Le grandi operazioni di rigenerazione urbana – dalla riqualificazione dei quartieri centrali alla costruzione di nuovi poli residenziali e commerciali – evidenziano il contrasto con le visioni cervellatiane. Spesso, i progetti seguono logiche di marketing territoriale, attrattività turistica e ritorno economico immediato, più che esigenze sociali o culturali. Le periferie, che secondo Cervellati avrebbero dovuto diventare laboratori di innovazione sociale, sono invece marginalizzate e isolate, mentre il centro diventa vetrina di consumo culturale e immobiliare. La città reale, quella vissuta quotidianamente da pedoni, ciclisti, studenti e residenti, si scontra così con una progettazione urbana che sembra prodotta più per brochure e rendicontazioni politiche che per la vita dei cittadini.
La mobilità urbana è un altro punto in cui il divario tra teoria e pratica è evidente. Cervellati auspicava reti integrate di trasporto pubblico, percorsi pedonali e ciclabili che fossero coerenti con le funzioni dei quartieri e favorissero la socialità. Oggi Bologna, tra deviazioni, cantieri continui e piste ciclabili frammentarie, sembra muoversi invece secondo logiche di comunicazione politica e vetrina urbana, dove ogni progetto viene pubblicizzato come innovazione, ma raramente si traduce in miglioramento reale della qualità della vita. Gli abitanti si muovono in una città in cui la progettazione sembra ignorare la quotidianità, con conseguenze tangibili sulla sicurezza, sull’efficienza e sulla fruibilità degli spazi pubblici.
Anche la gestione della cultura e degli spazi pubblici rispecchia questo modello. Teatri, biblioteche, musei e festival vengono sempre più spesso affidati a fondazioni pubblico-private, che operano secondo logiche di marketing e sostenibilità economica, a scapito della partecipazione diffusa. Questo modello contrasta con la visione cervellatiana, in cui gli spazi culturali dovevano essere strumenti di inclusione, coesione sociale e crescita collettiva. Bologna rischia così di trasformarsi in una città a doppia velocità: un centro scenografico, attrattivo e ben promosso, e periferie marginalizzate, spazi pubblici deserti o ridotti a pacchetti di consumo estetico.

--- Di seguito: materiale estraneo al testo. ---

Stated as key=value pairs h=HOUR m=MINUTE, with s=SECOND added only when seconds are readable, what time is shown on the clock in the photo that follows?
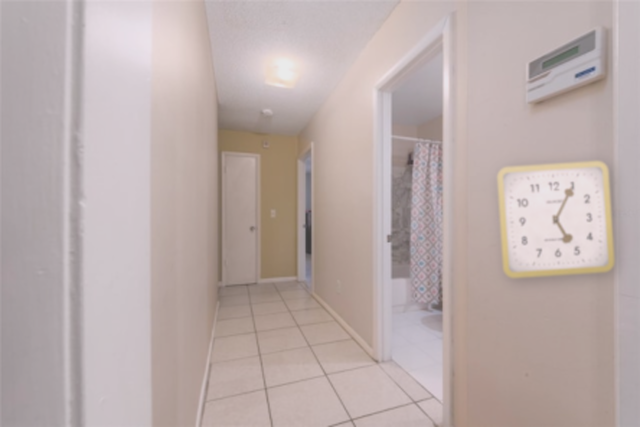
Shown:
h=5 m=5
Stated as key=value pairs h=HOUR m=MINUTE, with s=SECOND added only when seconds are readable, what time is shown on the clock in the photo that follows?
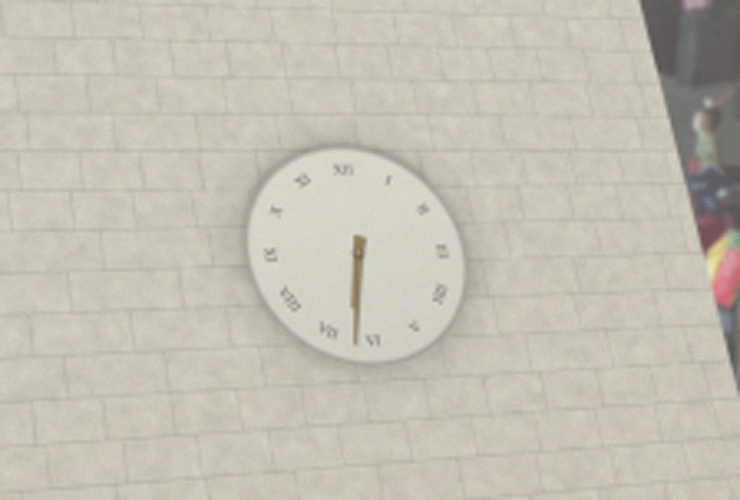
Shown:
h=6 m=32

Rileggere Cervellati oggi significa non solo ricordare una visione urbanistica, ma proporre un’alternativa concreta: una pianificazione che metta al centro i cittadini, che valorizzi spazi pubblici e verde come beni comuni, che consideri le periferie non come vuoti da colmare, ma come risorse da connettere, e che restituisca al Comune il ruolo di garante della coesione urbana. Significa anche rifiutare una delega totale al privato e alle fondazioni, e ripensare i meccanismi di governance per renderli trasparenti, partecipati e orientati al bene collettivo. Cervellati insegnava che la città è viva quando cresce insieme alle persone che la abitano, quando gli spazi favoriscono incontri, dialogo e sperimentazione sociale. Bologna, tra cantieri, fondazioni e narrazioni di progresso, rischia invece di diventare un museo di sé stessa: bella da vedere, frammentata nella vita quotidiana, e lontana dall’idea di città come organismo integrato. Ripensare la città alla luce della sua lezione non è nostalgia: è un atto di responsabilità verso chi la abita, verso chi la trasforma e verso il futuro della comunità urbana.